Search code examples
pythonpandasdataframetf-idf

Retrieve the matching TFIDF of each words by sentence from a TFIDF matrix (pandas)


My first dataframe contains sentences I tokenized, the second is a matrix of all the TFIDF of each word in each sentence.

I'm trying to create a new column where only the TFIDF of the words in the sentence are stored. How can i do it ?

Tokenize sentences table

Index Tokenized_string
1 [word1,word2,word3]
2 [word1,word3,word4]

Tfidf Table

Index Word1 Word2 ...
1 0.03 0.06 ...
2 0.5 0.5 ...

The table I'm trying to create

Index Tokenized_string TFIDF of each word
1 [word1,word2,word3] [0.03,0.06,0.1]
2 [word1,word3,word4] [0.5,0.4,0.2]

To create the dataframes in my exemple:

import pandas as pd
df = pd.DataFrame({ 'Tokenized_string': 
                   [['word1','word2','word3'],
                    ['word1','word3','word4']]
                   })
    
df_2 = pd.DataFrame({ 'Tokenized_string': 
                   [['word1','word2','word3'],
                    ['word1','word3','word4']],
                   'TFIDF of each word':
                       [[0.03,0.06,0.1],
                        [0.5,0.4,0.2]]})

Solution

  • You can do that with the following.

    Using the following tfidf_df as an example.
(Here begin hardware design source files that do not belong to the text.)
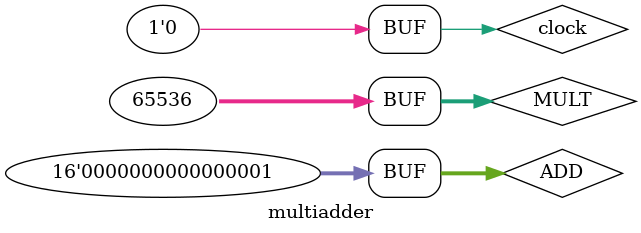
<source format=v>
`timescale 1ns / 1ps


module multiadder();

    reg clock;
    reg [31:0] MULT;
    reg [15:0] ADD;
    reg [13:0] ADC;
    wire [15:0] OUT;
    reg [13:0] sine [0:99];
    reg [7:0] i;
    
    AXI4_multi_adder ma (.S_AXIS_MULT_tdata(MULT),
                           .S_AXIS_MULT_tvalid(1'b1),
                           .S_AXIS_ADD_tdata(ADD),
                           .S_AXIS_ADD_tvalid(1'b1),
                           .S_AXIS_ADC_tdata({2'b0,ADC}),
                           .S_AXIS_ADC_tvalid(1'b1),
                           .M_AXIS_tdata(OUT),
                           .aclk(clock)
                            );
initial
begin
    clock = 1'b0;
    ADC = 0;
    MULT = 16'd1 << 16;
    ADD = 16'd1;
    i=0;
    
    sine[0] = 0;        sine[1] = 10;        sine[2] = 20;        sine[3] = 29;        sine[4] = 39;   
    sine[5] = 48;       sine[6] = 58;        sine[7] = 67;        sine[8] = 75;        sine[9] = 84;
    sine[10] = 92;      sine[11] = 100;      sine[12] = 107;      sine[13] = 114;      sine[14] = 120;
    sine[15] = 126;     sine[16] = 132;      sine[17] = 137;      sine[18] = 141;      sine[19] = 145;   
    sine[20] = 149;     sine[21] = 151;      sine[22] = 153;      sine[23] = 155;      sine[24] = 156;
    sine[25] = 156;     
end

always 
begin
    clock = 1'b1; 
    #4; // high for 4 * timescale = 4 ns

    clock = 1'b0; 
    #4; // low for 4 * timescale = 4 ns
end

always @(posedge clock)
begin
    // values for a and b
    if ( i < 25 )
       ADC = sine[i];
    else if ( i < 50 )
       ADC = sine[50 - i];
    else if  ( i < 75 )
       ADC = - sine[i - 50];
    else 
       ADC = - sine[100 - i];
    i = i+ 1;
    if(i == 100)
       i = 0;

    
end
endmodule
</source>
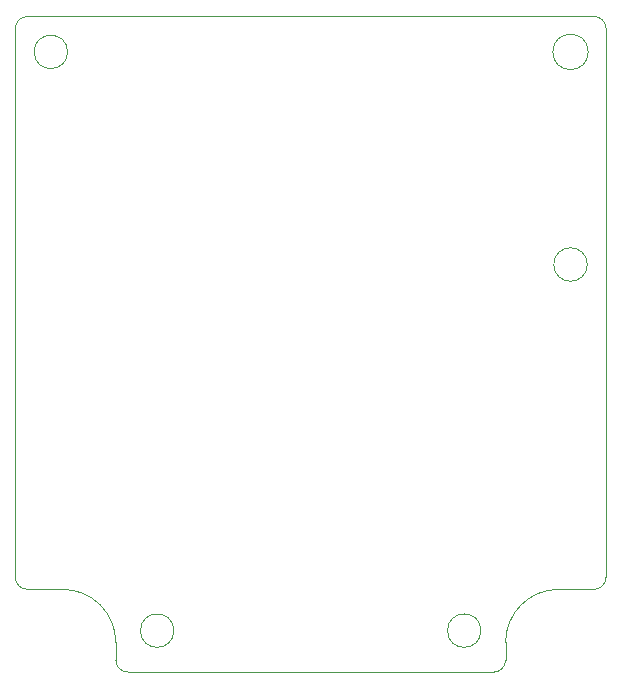
<source format=gm1>
G04 #@! TF.FileFunction,Profile,NP*
%FSLAX46Y46*%
G04 Gerber Fmt 4.6, Leading zero omitted, Abs format (unit mm)*
G04 Created by KiCad (PCBNEW 4.0.7) date Sat Jan 27 20:56:11 2018*
%MOMM*%
%LPD*%
G01*
G04 APERTURE LIST*
%ADD10C,0.100000*%
G04 APERTURE END LIST*
D10*
X102500000Y-115500000D02*
G75*
G03X98000000Y-111000000I-4500000J0D01*
G01*
X107414214Y-114500000D02*
G75*
G03X107414214Y-114500000I-1414214J0D01*
G01*
X133414214Y-114500000D02*
G75*
G03X133414214Y-114500000I-1414214J0D01*
G01*
X98414214Y-65500000D02*
G75*
G03X98414214Y-65500000I-1414214J0D01*
G01*
X142414214Y-83500000D02*
G75*
G03X142414214Y-83500000I-1414214J0D01*
G01*
X142500000Y-65500000D02*
G75*
G03X142500000Y-65500000I-1500000J0D01*
G01*
X94000000Y-63500000D02*
G75*
G02X95000000Y-62500000I1000000J0D01*
G01*
X143000000Y-62500000D02*
G75*
G02X144000000Y-63500000I0J-1000000D01*
G01*
X144000000Y-110000000D02*
G75*
G02X143000000Y-111000000I-1000000J0D01*
G01*
X135500000Y-117000000D02*
G75*
G02X134500000Y-118000000I-1000000J0D01*
G01*
X94998771Y-110999999D02*
G75*
G02X94000000Y-110000000I1229J999999D01*
G01*
X103500000Y-118000000D02*
G75*
G02X102500000Y-117000000I0J1000000D01*
G01*
X103500000Y-118000000D02*
X134500000Y-118000000D01*
X98000000Y-111000000D02*
X95000000Y-111000000D01*
X102500000Y-117000000D02*
X102500000Y-115500000D01*
X135500000Y-117000000D02*
X135500000Y-115500000D01*
X140000000Y-111000000D02*
X143000000Y-111000000D01*
X135500000Y-115500000D02*
G75*
G02X140000000Y-111000000I4500000J0D01*
G01*
X94000000Y-110002457D02*
X94000000Y-63500000D01*
X144000000Y-110000000D02*
X144000000Y-63500000D01*
X95000000Y-62500000D02*
X143000000Y-62500000D01*
M02*

</source>
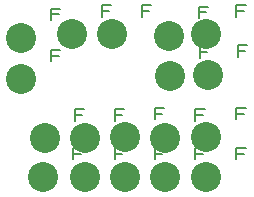
<source format=gbr>
%FSLAX35Y35*%
%MOIN*%
G04 EasyPC Gerber Version 18.0.8 Build 3632 *
%ADD11C,0.00500*%
%ADD99C,0.10000*%
X0Y0D02*
D02*
D11*
X18124Y46739D02*
Y50489D01*
X21249*
X20624Y48614D02*
X18124D01*
Y60518D02*
Y64268D01*
X21249*
X20624Y62393D02*
X18124D01*
X25604Y14061D02*
Y17811D01*
X28730*
X28104Y15937D02*
X25604D01*
X25998Y27054D02*
Y30804D01*
X29123*
X28498Y28929D02*
X25998D01*
X35053Y61699D02*
Y65449D01*
X38178*
X37553Y63574D02*
X35053D01*
X39384Y14061D02*
Y17811D01*
X42509*
X41884Y15937D02*
X39384D01*
Y27054D02*
Y30804D01*
X42509*
X41884Y28929D02*
X39384D01*
X48439Y61699D02*
Y65449D01*
X51564*
X50939Y63574D02*
X48439D01*
X52770Y14061D02*
Y17811D01*
X55895*
X55270Y15937D02*
X52770D01*
Y27447D02*
Y31197D01*
X55895*
X55270Y29322D02*
X52770D01*
X66156Y14061D02*
Y17811D01*
X69281*
X68656Y15937D02*
X66156D01*
Y27054D02*
Y30804D01*
X69281*
X68656Y28929D02*
X66156D01*
X67337Y61306D02*
Y65056D01*
X70462*
X69837Y63181D02*
X67337D01*
X67730Y47920D02*
Y51670D01*
X70856*
X70230Y49795D02*
X67730D01*
X79935Y14061D02*
Y17811D01*
X83060*
X82435Y15937D02*
X79935D01*
Y27447D02*
Y31197D01*
X83060*
X82435Y29322D02*
X79935D01*
Y61699D02*
Y65449D01*
X83060*
X82435Y63574D02*
X79935D01*
X80329Y48313D02*
Y52063D01*
X83454*
X82829Y50189D02*
X80329D01*
D02*
D99*
X8124Y40801D03*
Y54581D03*
X15604Y8124D03*
X15998Y21116D03*
X25053Y55762D03*
X29384Y8124D03*
Y21116D03*
X38439Y55762D03*
X42770Y8124D03*
Y21510D03*
X56156Y8124D03*
Y21116D03*
X57337Y55368D03*
X57730Y41982D03*
X69935Y8124D03*
Y21510D03*
Y55762D03*
X70329Y42376D03*
X0Y0D02*
M02*

</source>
    tfidf_df = pd.DataFrame({
        'Word1': [0.03, 0.5],
        'Word2': [0.06, 0.5],
        'Word3': [0.04, 0.5]
                       })
    

    Note that you may need to change the tfidf_df variable based on your naming scheme

    tfidf_df['TFIDF of each word'] = tfidf_df[sorted(tfidf_df.columns)].values.tolist()
    df_2 = pd.concat([df, tfidf_df["TFIDF of each word"]], axis=1)
    
    print(df_2)
            Tokenized_string  TFIDF of each word
    0  [word1, word2, word3]  [0.03, 0.06, 0.04]
    1  [word1, word3, word4]     [0.5, 0.5, 0.5]